TASK BRIEF: Every line from the one containing "Rendered at 2000 by 1125 pixels." to the one containing "Page size: 1626x1125." in the records below, both included, must be set down exactly, and no other line.

(Structured page parsing data)
============================================================
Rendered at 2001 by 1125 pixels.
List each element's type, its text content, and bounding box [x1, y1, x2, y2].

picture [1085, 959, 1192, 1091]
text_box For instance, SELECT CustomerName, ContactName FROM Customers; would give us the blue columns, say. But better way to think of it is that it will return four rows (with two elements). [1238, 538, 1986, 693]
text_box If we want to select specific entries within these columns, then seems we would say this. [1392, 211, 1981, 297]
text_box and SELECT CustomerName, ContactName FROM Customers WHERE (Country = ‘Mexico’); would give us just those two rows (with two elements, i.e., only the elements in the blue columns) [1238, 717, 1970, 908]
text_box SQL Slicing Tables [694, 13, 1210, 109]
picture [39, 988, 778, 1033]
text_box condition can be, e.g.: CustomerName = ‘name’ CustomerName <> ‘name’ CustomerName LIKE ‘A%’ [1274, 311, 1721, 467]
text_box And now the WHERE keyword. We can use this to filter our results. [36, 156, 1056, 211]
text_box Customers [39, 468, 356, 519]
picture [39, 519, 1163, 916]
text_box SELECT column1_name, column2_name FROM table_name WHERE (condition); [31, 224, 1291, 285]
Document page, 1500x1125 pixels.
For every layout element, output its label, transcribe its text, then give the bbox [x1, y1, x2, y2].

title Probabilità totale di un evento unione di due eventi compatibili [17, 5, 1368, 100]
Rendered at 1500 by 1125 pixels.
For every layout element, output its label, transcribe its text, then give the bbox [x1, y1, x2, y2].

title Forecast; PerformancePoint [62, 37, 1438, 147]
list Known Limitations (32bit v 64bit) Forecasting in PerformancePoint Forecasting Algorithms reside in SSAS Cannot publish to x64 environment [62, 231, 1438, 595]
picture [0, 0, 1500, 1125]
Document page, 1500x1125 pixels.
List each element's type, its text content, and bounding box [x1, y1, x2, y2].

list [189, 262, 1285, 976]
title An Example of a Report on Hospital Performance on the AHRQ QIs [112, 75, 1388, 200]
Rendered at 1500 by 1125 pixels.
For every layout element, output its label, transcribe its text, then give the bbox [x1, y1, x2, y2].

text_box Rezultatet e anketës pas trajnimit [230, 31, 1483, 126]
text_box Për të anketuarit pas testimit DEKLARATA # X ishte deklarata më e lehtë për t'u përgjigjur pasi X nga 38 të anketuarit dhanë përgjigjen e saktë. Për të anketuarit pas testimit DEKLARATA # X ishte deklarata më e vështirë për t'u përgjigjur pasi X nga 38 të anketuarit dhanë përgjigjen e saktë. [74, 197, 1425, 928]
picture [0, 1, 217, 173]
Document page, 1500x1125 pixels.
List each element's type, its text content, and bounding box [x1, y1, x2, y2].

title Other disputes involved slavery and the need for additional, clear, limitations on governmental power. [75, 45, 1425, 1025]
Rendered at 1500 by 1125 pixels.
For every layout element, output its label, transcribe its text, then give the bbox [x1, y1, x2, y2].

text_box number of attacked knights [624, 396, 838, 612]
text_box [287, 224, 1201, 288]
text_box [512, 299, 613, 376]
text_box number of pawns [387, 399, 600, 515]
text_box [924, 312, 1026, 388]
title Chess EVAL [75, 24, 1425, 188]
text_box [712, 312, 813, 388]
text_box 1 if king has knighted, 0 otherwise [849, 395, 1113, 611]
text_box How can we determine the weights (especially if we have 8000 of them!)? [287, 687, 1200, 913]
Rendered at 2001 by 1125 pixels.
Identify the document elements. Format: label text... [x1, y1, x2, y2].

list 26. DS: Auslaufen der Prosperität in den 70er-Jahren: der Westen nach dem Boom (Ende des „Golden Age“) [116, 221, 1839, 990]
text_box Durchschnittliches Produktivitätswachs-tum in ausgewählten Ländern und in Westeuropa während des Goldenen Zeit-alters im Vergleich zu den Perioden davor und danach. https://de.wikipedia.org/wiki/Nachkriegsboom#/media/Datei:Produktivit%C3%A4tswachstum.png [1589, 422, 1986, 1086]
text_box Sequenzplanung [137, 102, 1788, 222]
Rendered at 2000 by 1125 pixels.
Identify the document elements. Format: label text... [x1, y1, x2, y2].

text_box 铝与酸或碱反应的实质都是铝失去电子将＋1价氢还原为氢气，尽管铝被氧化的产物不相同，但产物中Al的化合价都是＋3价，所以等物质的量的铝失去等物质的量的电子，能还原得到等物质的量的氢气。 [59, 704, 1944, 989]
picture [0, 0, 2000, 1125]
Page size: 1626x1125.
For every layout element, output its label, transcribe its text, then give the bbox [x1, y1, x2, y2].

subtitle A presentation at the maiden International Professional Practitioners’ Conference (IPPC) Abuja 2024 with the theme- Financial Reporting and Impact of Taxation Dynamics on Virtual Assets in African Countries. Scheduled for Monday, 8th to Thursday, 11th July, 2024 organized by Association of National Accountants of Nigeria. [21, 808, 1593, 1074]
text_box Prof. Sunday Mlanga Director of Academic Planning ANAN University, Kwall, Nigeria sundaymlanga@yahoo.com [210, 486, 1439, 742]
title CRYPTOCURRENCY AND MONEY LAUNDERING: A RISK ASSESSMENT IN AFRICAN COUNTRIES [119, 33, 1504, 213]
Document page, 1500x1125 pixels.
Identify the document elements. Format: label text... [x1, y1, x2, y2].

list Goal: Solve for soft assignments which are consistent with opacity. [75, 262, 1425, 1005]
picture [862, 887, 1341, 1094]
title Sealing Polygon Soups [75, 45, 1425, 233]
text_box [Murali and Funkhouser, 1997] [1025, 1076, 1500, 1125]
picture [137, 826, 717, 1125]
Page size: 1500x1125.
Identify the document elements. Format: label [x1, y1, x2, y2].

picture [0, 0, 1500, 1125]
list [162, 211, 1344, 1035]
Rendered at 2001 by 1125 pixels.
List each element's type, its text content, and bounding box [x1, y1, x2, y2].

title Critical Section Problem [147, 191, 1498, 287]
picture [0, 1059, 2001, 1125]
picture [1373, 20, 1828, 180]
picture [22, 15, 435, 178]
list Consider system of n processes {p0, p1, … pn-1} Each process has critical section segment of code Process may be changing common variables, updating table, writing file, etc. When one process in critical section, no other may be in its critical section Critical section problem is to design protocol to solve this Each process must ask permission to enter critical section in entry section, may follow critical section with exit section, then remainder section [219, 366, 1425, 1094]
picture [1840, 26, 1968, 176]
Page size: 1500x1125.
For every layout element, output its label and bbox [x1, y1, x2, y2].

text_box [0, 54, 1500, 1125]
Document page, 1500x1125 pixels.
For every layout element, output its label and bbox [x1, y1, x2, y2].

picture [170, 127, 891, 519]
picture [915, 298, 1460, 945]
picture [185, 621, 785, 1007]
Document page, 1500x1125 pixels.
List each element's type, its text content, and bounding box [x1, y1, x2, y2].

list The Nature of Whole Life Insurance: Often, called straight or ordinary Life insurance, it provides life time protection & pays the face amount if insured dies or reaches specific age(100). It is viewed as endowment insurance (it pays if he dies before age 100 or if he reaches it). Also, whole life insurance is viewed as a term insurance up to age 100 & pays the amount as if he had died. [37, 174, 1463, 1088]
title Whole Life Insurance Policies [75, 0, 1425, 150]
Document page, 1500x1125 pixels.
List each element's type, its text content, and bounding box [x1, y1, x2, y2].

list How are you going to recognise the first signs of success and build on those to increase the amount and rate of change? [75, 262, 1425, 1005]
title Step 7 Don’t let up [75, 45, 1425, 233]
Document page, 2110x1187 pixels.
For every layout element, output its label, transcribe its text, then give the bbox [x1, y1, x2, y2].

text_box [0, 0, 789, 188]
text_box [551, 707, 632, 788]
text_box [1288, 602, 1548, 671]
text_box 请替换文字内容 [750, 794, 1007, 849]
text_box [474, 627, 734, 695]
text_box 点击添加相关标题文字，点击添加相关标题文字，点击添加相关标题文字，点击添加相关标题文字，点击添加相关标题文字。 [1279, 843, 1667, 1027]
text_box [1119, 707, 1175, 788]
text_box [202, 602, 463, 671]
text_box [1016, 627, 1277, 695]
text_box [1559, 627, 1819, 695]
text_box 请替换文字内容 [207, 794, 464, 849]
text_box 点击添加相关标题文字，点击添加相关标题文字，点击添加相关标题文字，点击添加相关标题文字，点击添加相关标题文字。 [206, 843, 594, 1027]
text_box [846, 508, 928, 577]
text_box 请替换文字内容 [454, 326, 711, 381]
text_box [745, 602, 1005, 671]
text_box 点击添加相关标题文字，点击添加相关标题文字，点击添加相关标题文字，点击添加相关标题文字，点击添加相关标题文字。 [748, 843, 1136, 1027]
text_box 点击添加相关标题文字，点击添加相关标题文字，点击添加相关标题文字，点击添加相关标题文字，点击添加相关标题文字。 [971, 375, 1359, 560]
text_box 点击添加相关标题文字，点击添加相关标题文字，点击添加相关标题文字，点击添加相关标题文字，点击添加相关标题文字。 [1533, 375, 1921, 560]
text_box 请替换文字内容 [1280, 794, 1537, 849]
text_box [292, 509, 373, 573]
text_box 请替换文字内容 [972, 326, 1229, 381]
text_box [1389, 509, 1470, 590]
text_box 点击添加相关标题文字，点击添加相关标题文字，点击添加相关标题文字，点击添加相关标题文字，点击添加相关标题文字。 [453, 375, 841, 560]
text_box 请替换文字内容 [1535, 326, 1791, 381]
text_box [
============================================================
ANSWER BOX:
Rendered at 2000 by 1125 pixels.
Identify the document elements. Format: label text... [x1, y1, x2, y2].

text_box 铝与酸或碱反应的实质都是铝失去电子将＋1价氢还原为氢气，尽管铝被氧化的产物不相同，但产物中Al的化合价都是＋3价，所以等物质的量的铝失去等物质的量的电子，能还原得到等物质的量的氢气。 [59, 704, 1944, 989]
picture [0, 0, 2000, 1125]
Page size: 1626x1125.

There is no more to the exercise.